(Stored records)

——

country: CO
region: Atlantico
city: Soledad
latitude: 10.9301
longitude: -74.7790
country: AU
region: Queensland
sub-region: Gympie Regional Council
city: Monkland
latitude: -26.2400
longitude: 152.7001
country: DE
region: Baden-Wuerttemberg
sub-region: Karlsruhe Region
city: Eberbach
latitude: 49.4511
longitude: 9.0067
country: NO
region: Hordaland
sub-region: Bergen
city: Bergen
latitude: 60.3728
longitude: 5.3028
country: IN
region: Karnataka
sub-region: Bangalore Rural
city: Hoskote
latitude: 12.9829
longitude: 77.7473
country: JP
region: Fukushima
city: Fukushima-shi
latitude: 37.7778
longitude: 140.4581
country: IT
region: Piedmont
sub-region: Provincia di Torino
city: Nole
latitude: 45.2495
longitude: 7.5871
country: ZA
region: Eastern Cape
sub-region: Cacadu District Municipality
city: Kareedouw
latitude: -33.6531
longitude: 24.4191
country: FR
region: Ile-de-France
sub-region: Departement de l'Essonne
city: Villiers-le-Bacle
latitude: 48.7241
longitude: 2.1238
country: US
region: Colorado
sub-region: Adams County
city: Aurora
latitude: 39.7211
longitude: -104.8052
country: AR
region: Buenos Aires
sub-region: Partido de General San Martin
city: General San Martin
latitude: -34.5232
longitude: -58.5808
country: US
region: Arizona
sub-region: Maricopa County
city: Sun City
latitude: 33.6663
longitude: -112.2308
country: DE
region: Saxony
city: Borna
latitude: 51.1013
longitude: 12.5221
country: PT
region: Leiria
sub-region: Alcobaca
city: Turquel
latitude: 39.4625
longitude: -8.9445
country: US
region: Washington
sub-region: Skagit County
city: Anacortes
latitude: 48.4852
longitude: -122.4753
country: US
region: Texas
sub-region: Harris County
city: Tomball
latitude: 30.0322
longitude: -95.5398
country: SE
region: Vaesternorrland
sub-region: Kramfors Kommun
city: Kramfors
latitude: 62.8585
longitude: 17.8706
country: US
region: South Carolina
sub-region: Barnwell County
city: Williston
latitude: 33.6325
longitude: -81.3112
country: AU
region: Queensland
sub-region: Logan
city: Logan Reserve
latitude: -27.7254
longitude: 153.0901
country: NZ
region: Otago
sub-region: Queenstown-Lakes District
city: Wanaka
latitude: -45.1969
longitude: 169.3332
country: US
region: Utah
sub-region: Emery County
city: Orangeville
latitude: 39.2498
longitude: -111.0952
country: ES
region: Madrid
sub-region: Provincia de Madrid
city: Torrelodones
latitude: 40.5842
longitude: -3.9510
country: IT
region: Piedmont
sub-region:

——

> [Problem]:
Recast the listing above as a numbered list, starting at the line containing "latitude: -34.5232" and ending at the last line of the listing, both included. Leave out any blank lines.

> [Result of this task]:
1. latitude: -34.5232
2. longitude: -58.5808
3. country: US
4. region: Arizona
5. sub-region: Maricopa County
6. city: Sun City
7. latitude: 33.6663
8. longitude: -112.2308
9. country: DE
10. region: Saxony
11. city: Borna
12. latitude: 51.1013
13. longitude: 12.5221
14. country: PT
15. region: Leiria
16. sub-region: Alcobaca
17. city: Turquel
18. latitude: 39.4625
19. longitude: -8.9445
20. country: US
21. region: Washington
22. sub-region: Skagit County
23. city: Anacortes
24. latitude: 48.4852
25. longitude: -122.4753
26. country: US
27. region: Texas
28. sub-region: Harris County
29. city: Tomball
30. latitude: 30.0322
31. longitude: -95.5398
32. country: SE
33. region: Vaesternorrland
34. sub-region: Kramfors Kommun
35. city: Kramfors
36. latitude: 62.8585
37. longitude: 17.8706
38. country: US
39. region: South Carolina
40. sub-region: Barnwell County
41. city: Williston
42. latitude: 33.6325
43. longitude: -81.3112
44. country: AU
45. region: Queensland
46. sub-region: Logan
47. city: Logan Reserve
48. latitude: -27.7254
49. longitude: 153.0901
50. country: NZ
51. region: Otago
52. sub-region: Queenstown-Lakes District
53. city: Wanaka
54. latitude: -45.1969
55. longitude: 169.3332
56. country: US
57. region: Utah
58. sub-region: Emery County
59. city: Orangeville
60. latitude: 39.2498
61. longitude: -111.0952
62. country: ES
63. region: Madrid
64. sub-region: Provincia de Madrid
65. city: Torrelodones
66. latitude: 40.5842
67. longitude: -3.9510
68. country: IT
69. region: Piedmont
70. sub-region:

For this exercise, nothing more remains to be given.